=== TEXT SHOWN ===
========================================

The CZ Binance Plan to Navigate Fallout
To deal with the effects of the FTX saga’s repercussions and restore trust, CZ Binance has a plan. Since one of Binance’s primary rivals is no longer in business, the company’s voice as the biggest cryptocurrency exchange in the world has gained even more clout. Since November 8, CZ has tweeted several announcements about Binance, including launching a recovery fund and publishing a transparent “proof of reserves” to show that the company has enough cash to cover withdrawals.
Numerous other cryptocurrency exchanges have imitated this during the past week. Proof of reserves has been made available by Bitfinex, Crypto.com, Huobi, OKX, and Kucoin, among others. Some, including Kraken and Coinbase, tried to draw attention to the fact that they had been releasing accounts for some time. Almost all of them agreed to contribute to CZ’s recovery fund or continue investing in cryptocurrency businesses.
The idea of “proof of reserve” has become a well-liked strategy in this regard. However, how does it truly operate, and can it maintain custodial platforms as a competitive option to Defi?
What is Proof of reserves?
Proof of Reserves (POR) aims to increase public transparency about centralized cryptocurrency reserves through a verifiable auditing procedure. To publicly verify that a centralized platform retains enough assets to match user deposits, it uses cryptographic proofs, public wallet address ownership verification, and recurring third-party audits. Individual users can confirm that their account balance is included in the attestation using this cryptographic method.
Merkle Tree Proof of Reserves
CZ advocated for exchanges to perform “Merkle-tree proof of reserves”—a data structure that encrypts blockchain data—in his initial tweet on transparency. While centralized exchanges like Binance, FTX, and Coinbase do not provide the same level of transparency as blockchains, which are publicly verifiable. If they made a Merkle tree public, it would serve as a kind of road plan for their current customer assets.
All crypto exchanges should do merkle-tree proof-of-reserves.— CZ 🔶 Binance (@cz_binance) November 8, 2022
Banks run on fractional reserves.

========================================

=== EXERCISE INPUTS ===
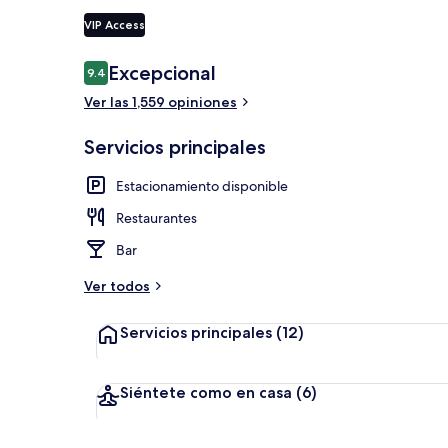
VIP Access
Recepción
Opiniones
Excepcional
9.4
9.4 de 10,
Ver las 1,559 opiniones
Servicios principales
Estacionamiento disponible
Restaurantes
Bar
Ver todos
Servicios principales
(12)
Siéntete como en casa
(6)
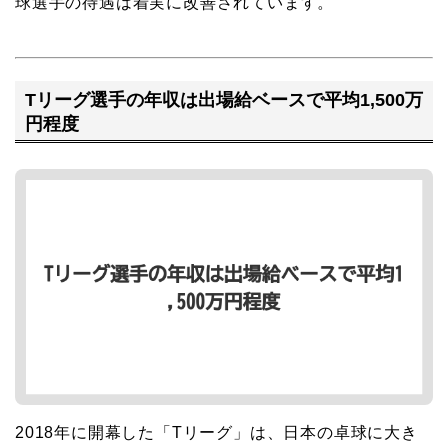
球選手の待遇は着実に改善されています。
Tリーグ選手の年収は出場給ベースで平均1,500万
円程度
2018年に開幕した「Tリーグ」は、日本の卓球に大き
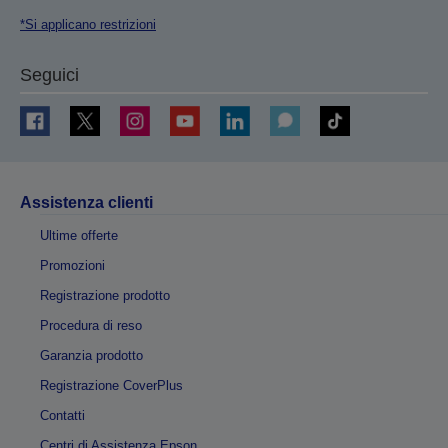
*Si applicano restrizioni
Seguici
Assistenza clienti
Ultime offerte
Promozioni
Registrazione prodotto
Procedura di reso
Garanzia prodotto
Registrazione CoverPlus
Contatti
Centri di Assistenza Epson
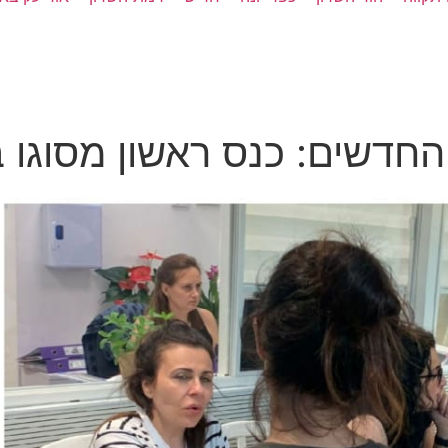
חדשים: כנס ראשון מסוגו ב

========================================

=== BRIEF 1 ===
Copy the entries word for word, starting at the line with "球選手の待遇は着実に改善されています。" and ending with the last line of the entries, both included. Leave the pictures out.
=== BRIEF 2 ===
Continue the article on Binance's proof-of-reserves plan from its final sentence.

=== EXERCISE ANSWER 1 ===
球選手の待遇は着実に改善されています。
Tリーグ選手の年収は出場給ベースで平均1,500万
円程度
2018年に開幕した「Tリーグ」は、日本の卓球に大き
*Si applicano restrizioni
Seguici
Assistenza clienti
Ultime offerte
Promozioni
Registrazione prodotto
Procedura di reso
Garanzia prodotto
Registrazione CoverPlus
Contatti
Centri di Assistenza Epson
חדשים: כנס ראשון מסוגו ב

=== EXERCISE ANSWER 2 ===
Crypto exchanges should not.@Binance will start to do proof-of-reserves soon. Full transparency.
The Merkle trees would group pertinent data—such as transactions between accounts or with smart contracts—into hashes, which would then be arranged into a succession of parent and child nodes that resemble a Christmas tree. Theoretically, a third-party auditor might confirm the holdings due to a complex cryptographic notion.
Although the solution uses some aspects of blockchain technology, it still depends on the accuracy of the accounting procedures and the valuation of any off-chain assets.
How does Proof of Reserves work?
An organization can demonstrate its asset reserves in several ways, including through “Merkle tree proofs” and conventional third-party audits conducted by companies like Armanino (cryptographic verification via data structures called Merkle trees).
And last, there are the techniques used by blockchain analytics companies. For instance, Chainlink divides the two methods of implementing proof of reserves into off-chain and on-chain.
In the off-chain option, a third-party provider, such as Chainlink, is granted API (application programming interface) access by an exchange, its custodian, or its auditor to independently check the exchange’s holdings.
The on-chain method entails a proof of reserves smart contract on a network (often Ethereum) that receives data feeds (on a block-by-block basis) from Chainlink’s oracle network regarding a provider’s on-chain wallet balances on a different network (e.g., Bitcoin).
In any case, customers can confirm if a company genuinely owns the assets, it says it does.
Why is Proof of Reserves necessary?
Custodial exchanges serve a crucial market function by giving institutional and individual investors access to their assets when they are unable or unable to take the necessary steps to self-custody their holdings. Even while it is obvious that proof of reserves cannot provide the same level of transparency as non-custodial, blockchain-based systems, their proponents contend that any level of transparency is preferable to none.
Users can read proof-of-reserve attestations to confirm on-chain that the custodian has enough assets to support a third-party audit of deposits when accompanied by a public and legally enforceable disclosure of liabilities. Additionally, customers can quickly learn if assets are being rehypothecated, are not backed by a strong portfolio of assets, or are being used for other high-risk activities that might endanger their availability.
How are audits conducted in Proof of Reserves?
An anonymous snapshot of customer balances is taken by the third-party auditor during an audit to prove reserves. Usually, they are determined by hashing a user’s account balance with their ID. The auditor then combines them to create a cryptographic Merkle tree, which results in a Merkle root, a cryptographic hash that specifically reflects a combination of all user balances.
With the Merkle tree, it is possible to cross-examine a small number of anonymous balances with the verified ones to check the accuracy of all balances. For instance, each user can check to see if the tree contains their actual account balance. They’d have to:
- Hash their unique ID and account balance,
- then look for it in the Merkle tree.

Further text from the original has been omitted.